━━━━━ Text provided ━━━━━

Gorky Park, located at Krymsky Val and situated just across the Moskva River from Park Kultury Metro station, opened in 1928. The park followed the plan of Konstantin Melnikov, a widely known Soviet avant-garde and constructivist architect, and amalgamated the extensive gardens of the old Golitsyn Hospital and of the Neskuchny Palace, covering an area of 300 acre along the river. The history of the Neskuchny Garden can be traced back to 1753, when it emerged in the area between Kaluzhskaya Zastava and Trubetskoy Moskva river-side estate. The neighboring area to Neskuchny Garden, from Krymsky Val to Neskuchny Garden, received little attention right up until the 1920s. Initially it was covered with park gardens, meadows and vegetable gardens belonging to the owners of neighboring estates. It formed a wasteland by the end of the 19th century, and served as a waste heap.

━━━━━ Supplied records ━━━━━

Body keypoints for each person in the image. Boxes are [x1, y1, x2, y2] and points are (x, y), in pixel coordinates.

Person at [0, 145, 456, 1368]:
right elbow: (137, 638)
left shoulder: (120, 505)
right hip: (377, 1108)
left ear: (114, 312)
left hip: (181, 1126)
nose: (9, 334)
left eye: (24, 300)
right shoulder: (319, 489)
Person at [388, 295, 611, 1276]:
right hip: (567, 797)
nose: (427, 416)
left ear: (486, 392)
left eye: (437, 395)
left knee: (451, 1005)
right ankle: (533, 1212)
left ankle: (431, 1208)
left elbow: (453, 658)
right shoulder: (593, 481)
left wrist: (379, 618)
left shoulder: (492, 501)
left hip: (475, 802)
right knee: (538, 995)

━━━━━
━━━━━ Supplied records ━━━━━

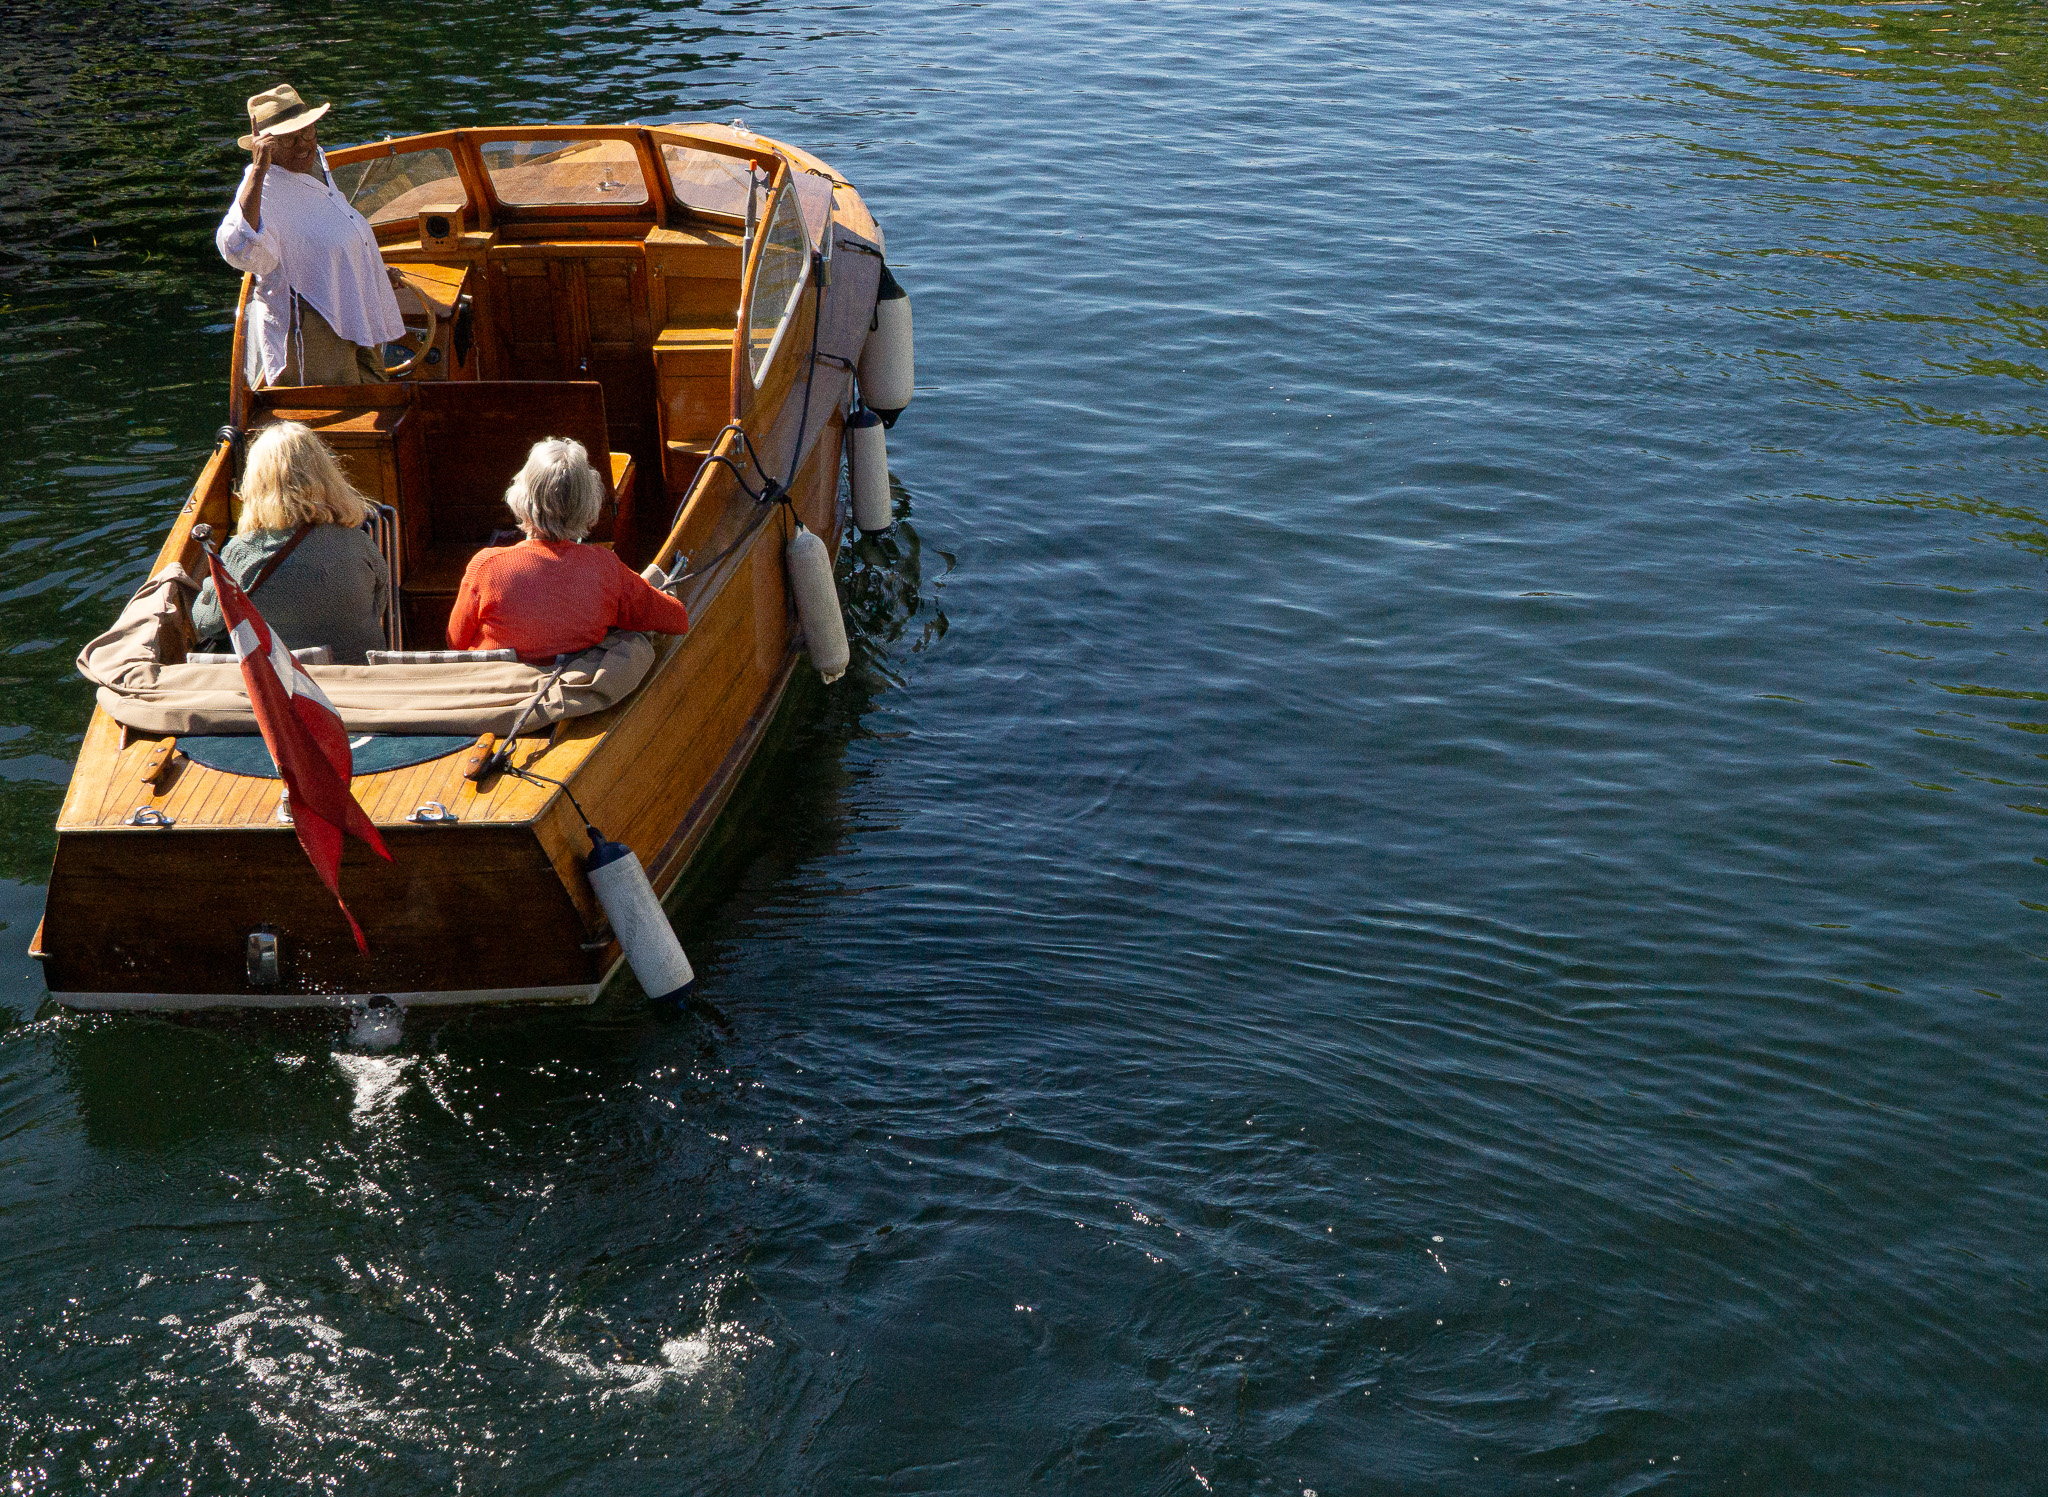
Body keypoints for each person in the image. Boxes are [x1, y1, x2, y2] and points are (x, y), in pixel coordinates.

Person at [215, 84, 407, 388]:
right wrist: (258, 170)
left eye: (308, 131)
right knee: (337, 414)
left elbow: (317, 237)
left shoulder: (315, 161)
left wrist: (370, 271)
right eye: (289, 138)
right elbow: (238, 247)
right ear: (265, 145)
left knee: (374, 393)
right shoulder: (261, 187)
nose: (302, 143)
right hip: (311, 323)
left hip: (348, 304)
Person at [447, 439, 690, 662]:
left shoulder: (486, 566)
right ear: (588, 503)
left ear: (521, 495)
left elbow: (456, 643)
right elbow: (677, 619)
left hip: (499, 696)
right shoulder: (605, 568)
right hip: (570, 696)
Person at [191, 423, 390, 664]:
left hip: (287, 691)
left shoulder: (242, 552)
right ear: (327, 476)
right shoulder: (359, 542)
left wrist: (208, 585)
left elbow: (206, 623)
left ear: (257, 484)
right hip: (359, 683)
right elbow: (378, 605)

━━━━━

Activities
**a.** In the passage about Gorky Park, rewrite the part from "Gorky Park, located" up to and including "a waste heap.", replacing "wasteland" with "vacant lot".
**b.** Name every year, decade, and century mentioned in the passage about Gorky Park.
**c.** Carry on the passage about Gorky Park from its final sentence.
The items have no connection to the passage about Gorky Park.

Per-task answers
**a.**
Gorky Park, located at Krymsky Val and situated just across the Moskva River from Park Kultury Metro station, opened in 1928. The park followed the plan of Konstantin Melnikov, a widely known Soviet avant-garde and constructivist architect, and amalgamated the extensive gardens of the old Golitsyn Hospital and of the Neskuchny Palace, covering an area of 300 acre along the river. The history of the Neskuchny Garden can be traced back to 1753, when it emerged in the area between Kaluzhskaya Zastava and Trubetskoy Moskva river-side estate. The neighboring area to Neskuchny Garden, from Krymsky Val to Neskuchny Garden, received little attention right up until the 1920s. Initially it was covered with park gardens, meadows and vegetable gardens belonging to the owners of neighboring estates. It formed a vacant lot by the end of the 19th century, and served as a waste heap.

**b.** 1928; 1753; the 1920s; the 19th century

**c.**
The First All-Russian Agricultural and Handicraft Industries Exhibition opened in 1923 on a former rubbish dump in Moscow. The area had been cleared during the course of communist community work days. A resolution for the exhibition was passed on 19 October 1922 and the exhibition opened one and a half years later on 19 May 1923. After bidding for the exhibition's layout plan, which proposed four arrangements—Sokol, Khodynskoye Pole, Petrovsko-Razumovsky park and the river areas near Krymsky bridge—preference was given to the last option.

On 15 March 1928 by a resolution of the Presidium of the Moscow Council, the Agricultural and Handicraft Industries Exhibition was enlarged and transformed into the Central Park of Culture and Leisure—the country's first park of its kind, which was referred to as an outdoor "cultural enterprise". In 1932 the park was named after M. A. Gorky. The idea of a need for a central park of culture and leisure in Moscow arose in the late 1920s in relation to Moscow's reconstruction with notions of a socialist "city of the future". The park was named after the writer and political activist Maxim Gorky.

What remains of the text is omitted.